━━━ 节选段落 ━━━

可用的选定数据可能比您需要使用的要多得多。更多的数据可能导致算法的运行时间更长，计算和内存要求更高。在考虑整个数据集之前，您可以对所选数据进行较小的代表性示例，这些样本对于探索和原型设计解决方案可能要快得多。在数据上使用的机器学习工具很可能会影响您需要执行的预处理。您可能会重新访问此步骤。

7.1、随机抽样

import numpy as np
import pandas as pd

# 创建一个包含 100 行和 4 列随机数的 DataFrame，
# 随机数来自标准正态分布
df = pd.DataFrame(
    np.random.randn(1000, 4),
    # 为 DataFrame 的列指定名称为 A、B、C、D
    columns=list("ABCD")
)

df.head()

# 随机抽取100个样本
df1 = df.sample(100, random_state=42)   
df1.head()

# 随机抽取 10% 样本
df2 = df.sample(frac=0.1, random_state=42)   
df2.head()

7.2、放回随机抽样

（1）sklearn.utils.resample()

from sklearn.utils import resample

# 创建一个包含 100 行和 4 列随机数的 DataFrame，随机数来自标准正态分布
df = pd.DataFrame(
    np.random.randn(1000, 4)
    , columns=list("ABCD")
    )

# 使用 resample 函数对数据进行重采样
train = resample(
    df                # 需要重采样的数据 
    , replace=True    # 允许重复抽样，即同一个样本可以被多次选中
    , n_samples=100   # 指定重采样后得到的新数据集的样本数量为 100
    , random_state=42 # 设置随机数种子，保证结果可重复
    )

━━━ 提取条目 ━━━

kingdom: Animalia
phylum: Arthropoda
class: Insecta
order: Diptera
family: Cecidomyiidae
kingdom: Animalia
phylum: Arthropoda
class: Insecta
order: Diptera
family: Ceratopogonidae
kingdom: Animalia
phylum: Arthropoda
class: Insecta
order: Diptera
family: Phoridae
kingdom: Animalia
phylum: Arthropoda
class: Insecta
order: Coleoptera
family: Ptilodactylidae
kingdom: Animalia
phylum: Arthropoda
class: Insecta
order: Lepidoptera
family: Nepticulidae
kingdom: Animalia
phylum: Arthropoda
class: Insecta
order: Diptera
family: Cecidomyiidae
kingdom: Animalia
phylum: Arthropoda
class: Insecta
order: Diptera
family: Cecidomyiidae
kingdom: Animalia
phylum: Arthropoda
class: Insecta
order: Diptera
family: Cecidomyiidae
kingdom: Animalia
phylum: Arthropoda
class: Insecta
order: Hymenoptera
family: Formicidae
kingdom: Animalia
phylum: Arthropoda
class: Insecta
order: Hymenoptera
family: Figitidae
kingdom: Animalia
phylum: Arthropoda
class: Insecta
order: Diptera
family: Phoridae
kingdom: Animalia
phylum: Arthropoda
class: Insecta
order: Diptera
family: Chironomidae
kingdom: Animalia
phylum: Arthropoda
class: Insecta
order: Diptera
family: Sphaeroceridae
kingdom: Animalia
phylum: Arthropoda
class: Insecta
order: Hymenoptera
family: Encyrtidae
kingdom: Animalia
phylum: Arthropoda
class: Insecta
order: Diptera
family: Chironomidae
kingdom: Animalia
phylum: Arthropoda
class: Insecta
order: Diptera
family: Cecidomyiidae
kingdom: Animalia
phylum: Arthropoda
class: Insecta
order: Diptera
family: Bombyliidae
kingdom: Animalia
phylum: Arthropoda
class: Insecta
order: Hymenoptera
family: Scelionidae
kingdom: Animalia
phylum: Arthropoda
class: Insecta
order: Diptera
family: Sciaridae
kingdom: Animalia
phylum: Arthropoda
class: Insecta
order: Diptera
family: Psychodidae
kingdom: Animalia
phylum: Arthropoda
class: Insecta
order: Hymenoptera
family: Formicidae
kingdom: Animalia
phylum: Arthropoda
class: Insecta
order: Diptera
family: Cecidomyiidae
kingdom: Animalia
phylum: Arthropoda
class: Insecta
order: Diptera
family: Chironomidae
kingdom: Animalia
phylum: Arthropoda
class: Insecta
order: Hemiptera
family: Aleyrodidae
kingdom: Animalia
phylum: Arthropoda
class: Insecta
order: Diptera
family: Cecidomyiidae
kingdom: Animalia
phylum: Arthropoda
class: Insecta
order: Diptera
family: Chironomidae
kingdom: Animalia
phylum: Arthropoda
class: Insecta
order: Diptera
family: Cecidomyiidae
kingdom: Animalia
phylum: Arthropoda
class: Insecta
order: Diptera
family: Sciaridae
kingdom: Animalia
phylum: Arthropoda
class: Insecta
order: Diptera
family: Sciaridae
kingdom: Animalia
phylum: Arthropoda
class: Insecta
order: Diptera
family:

━━━

■ **练习要求**
将关于数据抽样的节选全文原样输出，不作任何改动。 这些材料取自另一个来源。

■ **本题答案**
可用的选定数据可能比您需要使用的要多得多。更多的数据可能导致算法的运行时间更长，计算和内存要求更高。在考虑整个数据集之前，您可以对所选数据进行较小的代表性示例，这些样本对于探索和原型设计解决方案可能要快得多。在数据上使用的机器学习工具很可能会影响您需要执行的预处理。您可能会重新访问此步骤。

7.1、随机抽样

import numpy as np
import pandas as pd

# 创建一个包含 100 行和 4 列随机数的 DataFrame，
# 随机数来自标准正态分布
df = pd.DataFrame(
    np.random.randn(1000, 4),
    # 为 DataFrame 的列指定名称为 A、B、C、D
    columns=list("ABCD")
)

df.head()

# 随机抽取100个样本
df1 = df.sample(100, random_state=42)   
df1.head()

# 随机抽取 10% 样本
df2 = df.sample(frac=0.1, random_state=42)   
df2.head()

7.2、放回随机抽样

（1）sklearn.utils.resample()

from sklearn.utils import resample

# 创建一个包含 100 行和 4 列随机数的 DataFrame，随机数来自标准正态分布
df = pd.DataFrame(
    np.random.randn(1000, 4)
    , columns=list("ABCD")
    )

# 使用 resample 函数对数据进行重采样
train = resample(
    df                # 需要重采样的数据 
    , replace=True    # 允许重复抽样，即同一个样本可以被多次选中
    , n_samples=100   # 指定重采样后得到的新数据集的样本数量为 100
    , random_state=42 # 设置随机数种子，保证结果可重复
    )